Rebecca Miller nació como la “hija de...”. Y se dedicó a las artes. Primero como actriz, sin mayor eco, y luego directora de cine de filmes indies, algunos más logrados que otros. Pero nunca tuvo un nombre. Y cuando pudo quizás acceder a uno, su marido, un actor inglés, se volvió un ícono: Daniel Day-Lewis. Para enredar las cosas, Day-Lewis quiso protagonizar El crucifijo, que volvió a darle relevancia a Miller, justo cuando Dustin Hoffman protagonizó el remontaje de su obra más célebre.
Arthur Miller fue un dramaturgo colosal. Su hija Rebecca filma este documental sobre su vida, sin indagar en sus rincones más oscuros.
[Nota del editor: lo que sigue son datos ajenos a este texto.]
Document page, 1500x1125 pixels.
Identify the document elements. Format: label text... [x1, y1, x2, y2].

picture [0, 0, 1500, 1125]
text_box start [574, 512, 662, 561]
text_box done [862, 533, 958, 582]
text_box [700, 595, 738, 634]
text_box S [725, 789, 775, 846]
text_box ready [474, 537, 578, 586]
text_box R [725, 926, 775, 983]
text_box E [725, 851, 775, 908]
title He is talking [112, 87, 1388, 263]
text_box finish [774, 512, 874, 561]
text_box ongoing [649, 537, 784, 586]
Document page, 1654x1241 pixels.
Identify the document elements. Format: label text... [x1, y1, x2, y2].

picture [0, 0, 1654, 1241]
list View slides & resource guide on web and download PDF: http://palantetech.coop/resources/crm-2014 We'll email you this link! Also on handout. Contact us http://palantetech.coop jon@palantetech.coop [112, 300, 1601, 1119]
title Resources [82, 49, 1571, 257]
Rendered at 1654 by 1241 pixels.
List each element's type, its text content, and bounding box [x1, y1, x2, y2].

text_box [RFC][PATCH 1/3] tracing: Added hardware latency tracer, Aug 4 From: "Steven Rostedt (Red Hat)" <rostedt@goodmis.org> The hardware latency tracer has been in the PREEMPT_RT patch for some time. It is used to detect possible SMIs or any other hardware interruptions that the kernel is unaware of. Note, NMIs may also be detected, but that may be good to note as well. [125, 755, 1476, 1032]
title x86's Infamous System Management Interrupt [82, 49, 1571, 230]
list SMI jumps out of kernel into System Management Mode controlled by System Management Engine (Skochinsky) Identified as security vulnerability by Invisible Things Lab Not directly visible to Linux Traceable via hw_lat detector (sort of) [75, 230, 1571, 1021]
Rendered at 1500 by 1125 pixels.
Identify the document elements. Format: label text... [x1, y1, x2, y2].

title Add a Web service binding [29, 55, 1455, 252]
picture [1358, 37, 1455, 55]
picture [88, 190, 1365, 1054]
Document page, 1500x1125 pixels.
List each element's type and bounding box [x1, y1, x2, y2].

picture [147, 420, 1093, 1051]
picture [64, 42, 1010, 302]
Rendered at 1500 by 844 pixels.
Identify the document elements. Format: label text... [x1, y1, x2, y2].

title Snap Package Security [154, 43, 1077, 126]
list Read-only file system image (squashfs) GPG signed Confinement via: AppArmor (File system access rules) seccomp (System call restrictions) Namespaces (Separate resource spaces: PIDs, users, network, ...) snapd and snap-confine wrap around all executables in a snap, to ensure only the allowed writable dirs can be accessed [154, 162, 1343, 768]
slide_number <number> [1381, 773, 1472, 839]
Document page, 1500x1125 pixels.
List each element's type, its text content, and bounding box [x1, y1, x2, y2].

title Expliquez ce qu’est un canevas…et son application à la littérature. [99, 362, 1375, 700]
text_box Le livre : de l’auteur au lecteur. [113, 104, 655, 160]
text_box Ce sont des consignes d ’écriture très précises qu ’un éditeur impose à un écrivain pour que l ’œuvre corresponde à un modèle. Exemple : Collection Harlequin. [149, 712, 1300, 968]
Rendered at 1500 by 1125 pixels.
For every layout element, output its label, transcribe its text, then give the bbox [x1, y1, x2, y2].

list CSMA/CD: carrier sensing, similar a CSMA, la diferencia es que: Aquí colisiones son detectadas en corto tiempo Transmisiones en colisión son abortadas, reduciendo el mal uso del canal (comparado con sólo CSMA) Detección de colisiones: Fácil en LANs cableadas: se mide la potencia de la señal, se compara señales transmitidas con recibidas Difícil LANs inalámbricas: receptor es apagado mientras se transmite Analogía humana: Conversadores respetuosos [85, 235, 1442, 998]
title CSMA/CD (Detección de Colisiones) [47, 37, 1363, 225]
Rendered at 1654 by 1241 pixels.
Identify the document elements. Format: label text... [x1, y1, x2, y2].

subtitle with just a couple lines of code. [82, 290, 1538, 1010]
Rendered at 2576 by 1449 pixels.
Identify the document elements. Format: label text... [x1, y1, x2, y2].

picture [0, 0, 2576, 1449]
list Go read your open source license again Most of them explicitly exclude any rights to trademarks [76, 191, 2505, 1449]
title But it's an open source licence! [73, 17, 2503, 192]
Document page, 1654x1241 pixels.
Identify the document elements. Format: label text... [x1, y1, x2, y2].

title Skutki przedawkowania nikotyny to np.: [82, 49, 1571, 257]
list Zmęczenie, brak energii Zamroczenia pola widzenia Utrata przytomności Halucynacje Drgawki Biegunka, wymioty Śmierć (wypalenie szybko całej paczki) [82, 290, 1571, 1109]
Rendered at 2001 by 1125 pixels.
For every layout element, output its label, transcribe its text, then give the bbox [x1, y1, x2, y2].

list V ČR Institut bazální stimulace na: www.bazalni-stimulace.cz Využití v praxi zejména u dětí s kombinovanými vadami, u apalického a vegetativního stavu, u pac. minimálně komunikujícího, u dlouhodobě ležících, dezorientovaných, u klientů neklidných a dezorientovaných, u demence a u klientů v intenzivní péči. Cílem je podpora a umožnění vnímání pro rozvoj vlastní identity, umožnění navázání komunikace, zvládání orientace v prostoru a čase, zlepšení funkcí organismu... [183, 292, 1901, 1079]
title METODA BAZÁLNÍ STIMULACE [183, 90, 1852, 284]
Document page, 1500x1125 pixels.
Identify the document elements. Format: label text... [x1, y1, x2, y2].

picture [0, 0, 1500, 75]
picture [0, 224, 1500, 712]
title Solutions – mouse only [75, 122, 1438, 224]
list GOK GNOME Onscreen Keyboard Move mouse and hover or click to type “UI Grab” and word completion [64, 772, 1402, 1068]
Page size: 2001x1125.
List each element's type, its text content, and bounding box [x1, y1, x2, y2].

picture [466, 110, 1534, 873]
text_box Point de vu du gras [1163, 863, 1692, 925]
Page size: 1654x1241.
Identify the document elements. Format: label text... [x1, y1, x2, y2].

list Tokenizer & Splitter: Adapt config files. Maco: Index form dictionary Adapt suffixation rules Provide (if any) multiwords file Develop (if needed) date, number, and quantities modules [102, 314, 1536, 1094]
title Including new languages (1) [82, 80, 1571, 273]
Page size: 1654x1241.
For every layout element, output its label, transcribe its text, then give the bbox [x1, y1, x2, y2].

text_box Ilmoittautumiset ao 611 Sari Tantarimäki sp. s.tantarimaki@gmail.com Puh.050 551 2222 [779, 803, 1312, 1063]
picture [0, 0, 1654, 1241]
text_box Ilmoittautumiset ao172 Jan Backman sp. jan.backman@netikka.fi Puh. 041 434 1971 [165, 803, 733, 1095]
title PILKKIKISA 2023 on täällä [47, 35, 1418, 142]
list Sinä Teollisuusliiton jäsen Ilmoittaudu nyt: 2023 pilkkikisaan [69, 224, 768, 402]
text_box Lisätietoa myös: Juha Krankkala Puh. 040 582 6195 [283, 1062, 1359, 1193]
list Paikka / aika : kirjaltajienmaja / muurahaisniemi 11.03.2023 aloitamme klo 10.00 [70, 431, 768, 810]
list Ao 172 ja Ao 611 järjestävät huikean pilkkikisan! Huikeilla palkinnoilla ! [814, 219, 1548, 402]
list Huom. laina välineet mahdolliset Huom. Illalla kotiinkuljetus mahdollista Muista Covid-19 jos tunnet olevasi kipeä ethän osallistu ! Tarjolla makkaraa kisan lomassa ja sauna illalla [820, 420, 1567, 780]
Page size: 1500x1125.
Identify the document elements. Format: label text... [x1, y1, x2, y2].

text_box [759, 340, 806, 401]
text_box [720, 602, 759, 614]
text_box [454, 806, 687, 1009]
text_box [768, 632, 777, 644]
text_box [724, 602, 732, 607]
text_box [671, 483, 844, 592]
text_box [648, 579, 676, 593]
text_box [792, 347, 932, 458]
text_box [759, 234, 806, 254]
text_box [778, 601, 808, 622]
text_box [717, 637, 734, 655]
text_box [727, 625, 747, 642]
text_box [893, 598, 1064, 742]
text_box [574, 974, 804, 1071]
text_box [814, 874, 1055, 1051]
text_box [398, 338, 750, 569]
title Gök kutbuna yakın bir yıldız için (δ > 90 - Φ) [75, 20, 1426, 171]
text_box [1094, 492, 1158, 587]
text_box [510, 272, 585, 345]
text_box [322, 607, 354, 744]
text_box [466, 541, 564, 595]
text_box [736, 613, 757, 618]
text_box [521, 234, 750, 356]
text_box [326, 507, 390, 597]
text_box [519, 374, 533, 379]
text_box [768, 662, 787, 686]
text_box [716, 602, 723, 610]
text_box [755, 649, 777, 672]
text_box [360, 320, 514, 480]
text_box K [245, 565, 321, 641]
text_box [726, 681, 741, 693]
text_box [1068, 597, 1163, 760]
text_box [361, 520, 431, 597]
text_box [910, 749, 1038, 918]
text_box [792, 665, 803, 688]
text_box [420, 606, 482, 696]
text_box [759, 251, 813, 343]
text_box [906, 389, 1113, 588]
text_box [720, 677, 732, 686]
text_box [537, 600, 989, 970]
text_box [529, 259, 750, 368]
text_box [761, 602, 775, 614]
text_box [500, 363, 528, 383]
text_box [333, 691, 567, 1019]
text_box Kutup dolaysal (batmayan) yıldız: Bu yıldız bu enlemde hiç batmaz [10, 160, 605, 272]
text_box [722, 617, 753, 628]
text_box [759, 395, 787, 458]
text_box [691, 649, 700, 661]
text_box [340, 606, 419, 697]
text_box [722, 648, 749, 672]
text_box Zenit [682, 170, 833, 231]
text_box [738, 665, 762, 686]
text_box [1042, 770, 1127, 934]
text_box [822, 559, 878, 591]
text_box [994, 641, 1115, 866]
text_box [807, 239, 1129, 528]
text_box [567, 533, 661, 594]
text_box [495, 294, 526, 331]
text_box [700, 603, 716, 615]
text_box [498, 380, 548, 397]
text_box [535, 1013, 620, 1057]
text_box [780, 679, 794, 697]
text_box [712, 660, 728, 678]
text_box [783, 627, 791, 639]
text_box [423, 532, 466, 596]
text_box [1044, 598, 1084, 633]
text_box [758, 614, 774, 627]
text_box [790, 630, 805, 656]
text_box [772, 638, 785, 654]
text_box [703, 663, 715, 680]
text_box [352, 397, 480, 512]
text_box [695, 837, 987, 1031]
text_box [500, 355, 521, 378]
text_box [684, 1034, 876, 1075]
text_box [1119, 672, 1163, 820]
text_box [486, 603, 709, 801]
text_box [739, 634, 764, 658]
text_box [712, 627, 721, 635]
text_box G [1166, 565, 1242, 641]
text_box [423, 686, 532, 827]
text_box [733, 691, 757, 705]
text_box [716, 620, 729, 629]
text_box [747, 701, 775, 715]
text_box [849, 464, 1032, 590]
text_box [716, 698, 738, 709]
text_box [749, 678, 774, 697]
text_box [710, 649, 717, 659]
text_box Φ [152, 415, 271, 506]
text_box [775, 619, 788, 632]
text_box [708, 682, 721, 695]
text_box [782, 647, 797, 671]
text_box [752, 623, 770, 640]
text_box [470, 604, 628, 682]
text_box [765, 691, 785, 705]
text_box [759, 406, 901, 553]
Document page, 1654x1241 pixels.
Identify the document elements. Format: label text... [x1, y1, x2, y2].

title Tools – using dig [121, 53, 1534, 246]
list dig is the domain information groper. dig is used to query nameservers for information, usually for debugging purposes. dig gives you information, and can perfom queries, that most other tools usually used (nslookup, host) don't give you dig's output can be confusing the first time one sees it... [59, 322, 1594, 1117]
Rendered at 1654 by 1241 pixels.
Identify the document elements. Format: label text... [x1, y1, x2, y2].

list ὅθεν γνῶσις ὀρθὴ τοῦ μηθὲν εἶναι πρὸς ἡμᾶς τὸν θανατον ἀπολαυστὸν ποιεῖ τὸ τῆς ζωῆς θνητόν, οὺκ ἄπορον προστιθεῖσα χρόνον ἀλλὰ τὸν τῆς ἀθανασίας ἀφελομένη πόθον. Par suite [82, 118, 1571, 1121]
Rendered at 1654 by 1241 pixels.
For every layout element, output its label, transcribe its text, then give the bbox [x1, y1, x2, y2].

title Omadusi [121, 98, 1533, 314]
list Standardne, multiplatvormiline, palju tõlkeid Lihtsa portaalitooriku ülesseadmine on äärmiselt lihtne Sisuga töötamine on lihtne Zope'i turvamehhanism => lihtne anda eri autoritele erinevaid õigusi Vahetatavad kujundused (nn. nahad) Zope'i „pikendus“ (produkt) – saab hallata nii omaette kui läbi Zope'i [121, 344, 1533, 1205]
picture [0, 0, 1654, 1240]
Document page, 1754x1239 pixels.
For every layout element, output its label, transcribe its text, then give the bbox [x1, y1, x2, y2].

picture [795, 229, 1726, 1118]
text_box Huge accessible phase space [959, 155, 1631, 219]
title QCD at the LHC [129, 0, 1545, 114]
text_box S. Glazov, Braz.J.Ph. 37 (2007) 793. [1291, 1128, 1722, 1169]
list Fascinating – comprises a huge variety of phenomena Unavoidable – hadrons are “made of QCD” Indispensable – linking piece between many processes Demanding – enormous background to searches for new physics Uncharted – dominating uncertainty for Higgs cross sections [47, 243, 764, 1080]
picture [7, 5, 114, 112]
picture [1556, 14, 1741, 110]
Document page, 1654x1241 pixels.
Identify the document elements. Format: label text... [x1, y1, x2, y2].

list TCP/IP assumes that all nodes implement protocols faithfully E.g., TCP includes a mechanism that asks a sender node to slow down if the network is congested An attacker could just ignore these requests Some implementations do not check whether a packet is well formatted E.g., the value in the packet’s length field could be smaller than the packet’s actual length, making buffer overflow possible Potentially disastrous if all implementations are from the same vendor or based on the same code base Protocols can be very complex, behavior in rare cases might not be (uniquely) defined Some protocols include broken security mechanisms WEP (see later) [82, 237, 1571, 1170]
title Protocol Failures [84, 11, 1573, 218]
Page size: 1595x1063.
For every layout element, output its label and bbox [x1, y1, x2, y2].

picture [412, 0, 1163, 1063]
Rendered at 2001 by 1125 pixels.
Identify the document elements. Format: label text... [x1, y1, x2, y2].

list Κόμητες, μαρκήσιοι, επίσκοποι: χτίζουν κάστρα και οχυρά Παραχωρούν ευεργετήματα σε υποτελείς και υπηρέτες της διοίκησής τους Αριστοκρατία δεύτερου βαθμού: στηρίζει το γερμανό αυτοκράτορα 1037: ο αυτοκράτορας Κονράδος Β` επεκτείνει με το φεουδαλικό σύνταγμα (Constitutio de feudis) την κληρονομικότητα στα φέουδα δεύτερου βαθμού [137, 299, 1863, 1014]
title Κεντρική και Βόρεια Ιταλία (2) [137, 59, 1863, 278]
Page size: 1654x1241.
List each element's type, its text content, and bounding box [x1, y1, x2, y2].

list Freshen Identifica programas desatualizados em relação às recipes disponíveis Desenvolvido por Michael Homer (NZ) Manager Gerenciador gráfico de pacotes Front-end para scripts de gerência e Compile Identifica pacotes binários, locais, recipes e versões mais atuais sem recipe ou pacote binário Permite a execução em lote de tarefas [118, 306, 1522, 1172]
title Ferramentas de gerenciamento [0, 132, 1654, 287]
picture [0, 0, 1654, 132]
En esta era del #MeToo, este documental, que no intenta destrozar o matar al padre sino recordarlo con cariño, funciona sólo a medias. A veces da la impresión de que la hija no es capaz de expresar todo lo que siente acerca de su padre. Lo cuida. Lo que es algo clave a nivel familiar, pero no necesariamente lo adecuado para un documental. La vida de Arthur Miller es conocida y aquí lo que aporta su hija son videos caseros y un dramaturgo más interesado en la carpintería que en las tablas. Al lado de él, ella se ve disminuida. Queda como una actriz que no lo logró y una cineasta que coquetea con el documental porque sabe que su padre vale o, al menos, valió oro. Hay algo de aprovechamiento. El viejo Miller acepta ser filmado tal como algunos veteranos aceptan pasar un fin de semana largo cuidando a los nietos. Uno podría decir: es un documental valiente, pero la propia hija no se expone y tampoco expone a su padre. Lo mira pero no lo observa y ella intenta no opacarlo y, al tomar esa decisión, se opaca ella. El documental es una obra entre desesperada y a la deriva y, por sobre todo, plana. Lo mejor es todo aquello que no filmó Rebecca: las imágenes de archivo con un Miller arrogante, guapo, alto, pagado de sí mismo y convencido de que era un genio. Rebecca Miller no es Pilar Donoso enfrentando a su padre en Correr el tupido velo. Esto no es un acto de venganza ni un ajuste de cuentas. Es un recuerdo familiar que se siente ajeno a aquellos que no somos parte de la familia.